Before long, frustrations emerged from residents who flocked to a microphone at the back of the room. They spoke about burglaries, crime-feeding liquor stores, and – most commonly – misbehaving teenagers taking over streets.

Dana Spell told McCarthy she called police at 11 p.m. one night last week to report a dozen teens “causing a ruckus” outside her home in the 5800 block of Huron Street.

The cops didn’t show for two hours, she said; by that point, more than 50 teens had congregated.

“They came, three squad cars at 1 in the morning, and no one got out (of the car),” Spell said. “You talk about public trust. You look out the window and you see all of this, and there are no cops in sight?”

Cook County Juvenile Judge Marianne Jackson was one of several local residents who spoke at this week's event. (Photo/Dwayne Truss)

Several impassioned residents urged McCarthy to arrest young people who loiter on street corners. But that suggestion drew criticism from others.

“We can’t afford to keep arresting kids for little bitty things,” said Marianne Jackson, a Cook County juvenile court judge and resident of the 15th Police District. “Please, let’s temper this broken glass theory with some good common sense.”

Ald. Deborah Graham (29th), who hosted Tuesday’s event, noted this would saddle the young people with police records and prevent them from getting jobs.

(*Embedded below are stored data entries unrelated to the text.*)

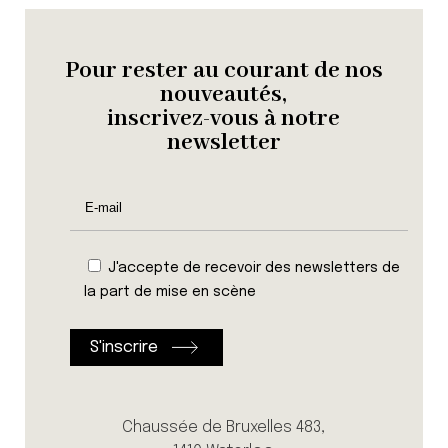
Pour rester au courant de nos
nouveautés,
inscrivez-vous à notre
newsletter
J'accepte de recevoir des newsletters de
la part de mise en scène
Chaussée de Bruxelles 483,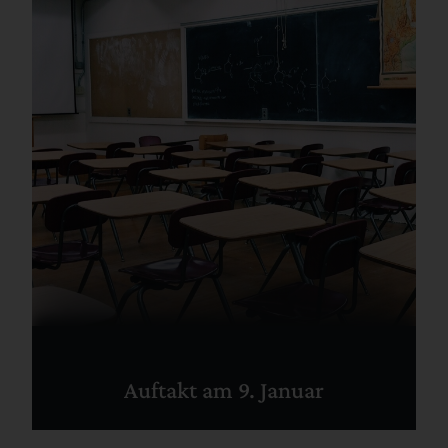
Auftakt am 9. Januar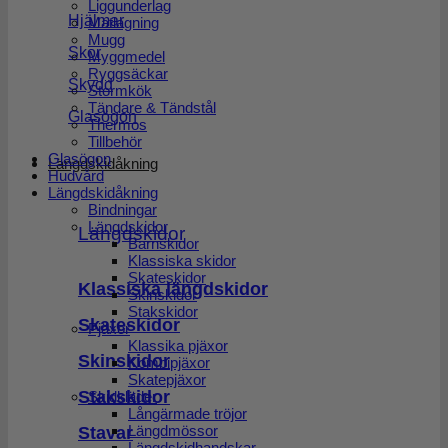
Liggunderlag
Hjälmar
Matlagning
Mugg
Skor
Myggmedel
Ryggsäckar
Skydd
Stormkök
Tändare & Tändstål
Glasögon
Thermos
Tillbehör
Glasögon
Längdskidåkning
Hudvård
Längdskidåkning
Bindningar
Längdskidor
Längdskidor
Barnskidor
Klassiska skidor
Skateskidor
Klassiska längdskidor
Skinskidor
Stakskidor
Skateskidor
Pjäxor
Klassika pjäxor
Skinskidor
Kombipjäxor
Skatepjäxor
Stakskidor
Skidkläder
Långärmade tröjor
Stavar
Längdmössor
Längdskidhandskar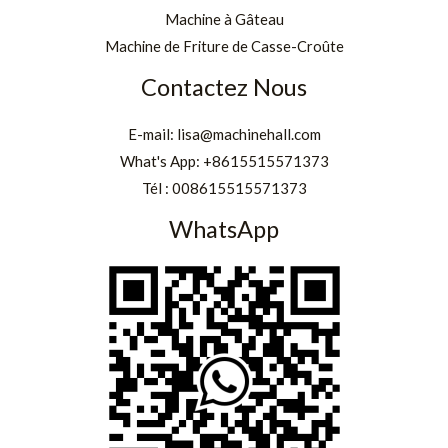
Machine à Gâteau
Machine de Friture de Casse-Croûte
Contactez Nous
E-mail:
lisa@machinehall.com
What's App:
+8615515571373
Tél :
008615515571373
WhatsApp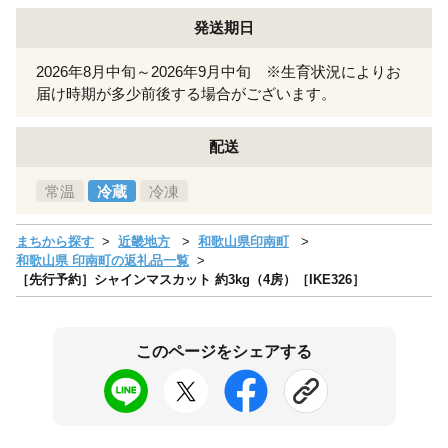
発送期日
2026年8月中旬～2026年9月中旬 ※生育状況によりお
届け時期が多少前後する場合がございます。
配送
常温
冷蔵
冷凍
まちから探す
近畿地方
和歌山県印南町
和歌山県 印南町の返礼品一覧
［先行予約］シャインマスカット 約3kg（4房）［IKE326］
このページをシェアする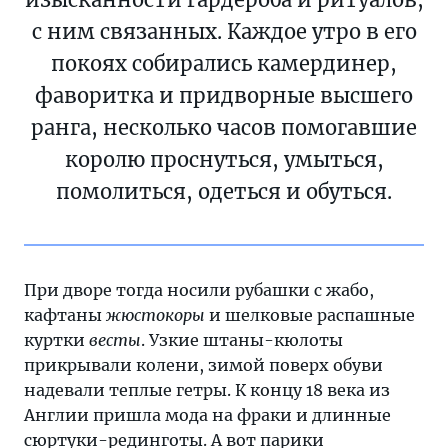
с ним связанных. Каждое утро в его
покоях собирались камердинер,
фаворитка и придворные высшего
ранга, несколько часов помогавшие
королю проснуться, умыться,
помолиться, одеться и обуться.
При дворе тогда носили рубашки с жабо,
кафтаны
жюстокоры
и шелковые распашные
куртки
весты
. Узкие штаны-кюлоты
прикрывали колени, зимой поверх обуви
надевали теплые гетры. К концу 18 века из
Англии пришла мода на фраки и длинные
сюртуки-рединготы. А вот парики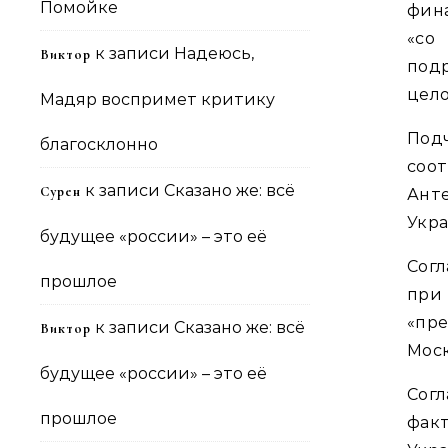
Помойке
фин
«со
к записи
Надеюсь,
Виктор
под
цело
Мадяр воспримет критику
Под
благосклонно
соо
к записи
Сказано же: всё
Сурен
Анте
Укра
будущее «россии» – это её
Согл
прошлое
при
«пр
к записи
Сказано же: всё
Виктор
Мос
будущее «россии» – это её
Согл
прошлое
факт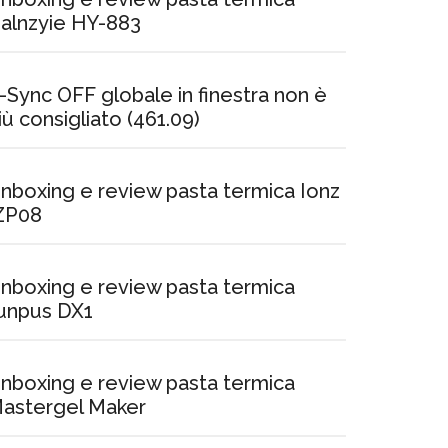
alnzyie HY-883
-Sync OFF globale in finestra non è
iù consigliato (461.09)
nboxing e review pasta termica Ionz
ZP08
nboxing e review pasta termica
unpus DX1
nboxing e review pasta termica
astergel Maker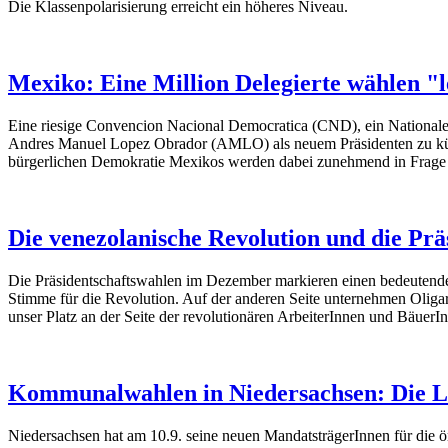
Die Klassenpolarisierung erreicht ein höheres Niveau.
Mexiko: Eine Million Delegierte wählen "
Eine riesige Convencion Nacional Democratica (CND), ein Nationale
Andres Manuel Lopez Obrador (AMLO) als neuem Präsidenten zu küren
bürgerlichen Demokratie Mexikos werden dabei zunehmend in Frage g
Die venezolanische Revolution und die Pr
Die Präsidentschaftswahlen im Dezember markieren einen bedeutenden
Stimme für die Revolution. Auf der anderen Seite unternehmen Oligar
unser Platz an der Seite der revolutionären ArbeiterInnen und BäuerI
Kommunalwahlen in Niedersachsen: Die Li
Niedersachsen hat am 10.9. seine neuen MandatsträgerInnen für die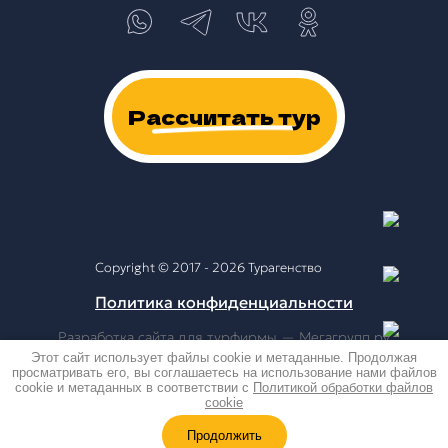
Рассчитать тур
Copyright © 2017 - 2026 Турагенство
Политика конфиденциальности
Разработка сайта для турфирмы
— Мегагрупп.ру
Этот сайт использует файлы cookie и метаданные. Продолжая
просматривать его, вы соглашаетесь на использование нами файлов
cookie и метаданных в соответствии с
Политикой обработки файлов
cookie
Продолжить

McCarthy will again visit Austin on Saturday, July 30, when he, Mayor Rahm Emanuel and others are scheduled to take part in a walk past “problem” liquor stores, Graham announced. The march will begin at 10 a.m. at 5575 W. Van Buren St.

2 thoughts on “Chicago’s top cop talks crime

  1. I’m pleased Alderman Graham sponsored this event, and I applaud Mr. McCarthy’s intention to increase patrols in Austin. Strategic deployment of CPD resources will likely continue to be a challenge in an era of restricted government funding. However, limiting or being increasingly selective to responses to 911 calls seems like a step in the wrong direction. Why does it make sense to create a disincentive for residents to call 911–in other words, why should a resident dial the police if s/he feels that they’re less likely to respond? Also, I agree with Judge Jackson’s insight against the rush to arrest juveniles. But chronic loitering and gang affiliation are not “little things.” Police interaction with loitering youths need not be equivalent to arrest. Perhaps it could lead to constructive dialogue with parents and caregivers–contact with responsible adults.